Chams reported ₦429.4m profit after tax in Q1 2026 on ₦4.2bn revenue. Card and biometrics hardware drove sales, not fintech fees.
Chams, a Nigeria-based identity and payments infrastructure group, recorded ₦429.4 million profit after tax for the three months ended March 31, 2026. Revenue for the quarter was ₦4.2 billion, up from ₦3.87 billion a year earlier.
The revenue mix shows where the business is strongest. Data card products contributed ₦1.8 billion, which was the largest line item. Biometrics equipment, counting machines, and sorting hardware generated another ₦1.6 billion.
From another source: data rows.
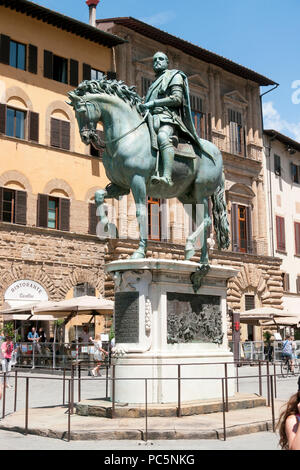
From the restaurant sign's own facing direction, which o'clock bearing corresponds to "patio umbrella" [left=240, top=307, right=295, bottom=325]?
The patio umbrella is roughly at 9 o'clock from the restaurant sign.

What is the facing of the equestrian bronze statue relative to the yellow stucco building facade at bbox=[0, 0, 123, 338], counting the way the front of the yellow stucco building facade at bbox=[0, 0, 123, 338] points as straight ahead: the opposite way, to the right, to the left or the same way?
to the right

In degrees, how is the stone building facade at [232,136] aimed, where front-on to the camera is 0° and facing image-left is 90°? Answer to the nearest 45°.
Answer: approximately 315°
These are mostly hardware and project sales, meaning revenue can be lumpy and tied to contracts.
Fintech-facing, more recurring lines were much smaller. Payment gateway fees contributed ₦1.6 million. BVN sales and maintenance brought in ₦1.9 million. Pension verification services, including “I’m Alive” and the Kegow product, generated a combined ₦23.5 million.
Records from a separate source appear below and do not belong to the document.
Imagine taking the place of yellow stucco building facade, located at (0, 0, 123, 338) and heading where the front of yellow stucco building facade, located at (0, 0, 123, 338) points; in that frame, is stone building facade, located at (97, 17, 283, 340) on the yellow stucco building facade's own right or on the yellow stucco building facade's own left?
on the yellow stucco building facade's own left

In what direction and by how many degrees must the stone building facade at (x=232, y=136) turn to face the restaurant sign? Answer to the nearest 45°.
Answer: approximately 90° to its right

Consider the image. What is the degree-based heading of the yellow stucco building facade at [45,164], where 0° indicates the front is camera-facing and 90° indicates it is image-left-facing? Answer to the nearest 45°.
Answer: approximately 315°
Costs moved in Chams’ favour. Cost of sales fell to ₦2.87 billion from ₦3.09 billion, while revenue rose, lifting gross profit to ₦1.33 billion from ₦775.5 million. Administrative expenses increased to ₦866.7 million from ₦542.5 million, driven largely by payroll costs.
Profit before tax was ₦522.8 million. Of total profit after tax, ₦324.5 million was attributable to owners of the parent company and ₦104.9 million went to non-controlling interests.
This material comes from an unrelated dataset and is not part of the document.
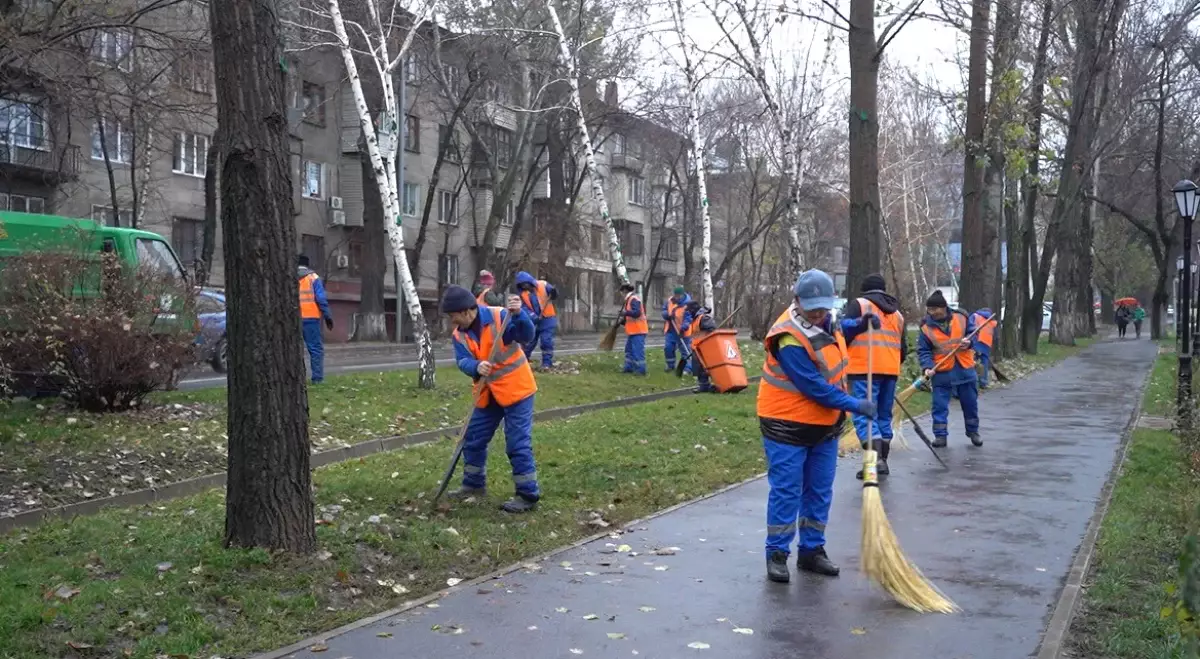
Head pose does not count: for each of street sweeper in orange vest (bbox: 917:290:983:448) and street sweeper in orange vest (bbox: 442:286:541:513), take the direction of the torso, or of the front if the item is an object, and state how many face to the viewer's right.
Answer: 0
Chams is not a consumer brand, but it sits under widely used identity and payments systems in Nigeria. Results like this matter for operators and fintech partners because they signal how stable and profitable key infrastructure suppliers are.
The numbers also highlight a strategic tension. Chams’ “pipes” include payment and identity services, but its biggest revenue still comes from physical cards and biometrics hardware. Recurring revenue from payment gateways and verification services remains small, which can make earnings more sensitive to project cycles and procurement timelines.
If Chams grows its recurring fees, it could reduce that volatility. For now, this quarter shows margin improvement and cost control can still deliver strong profit growth, even without big fintech service revenue.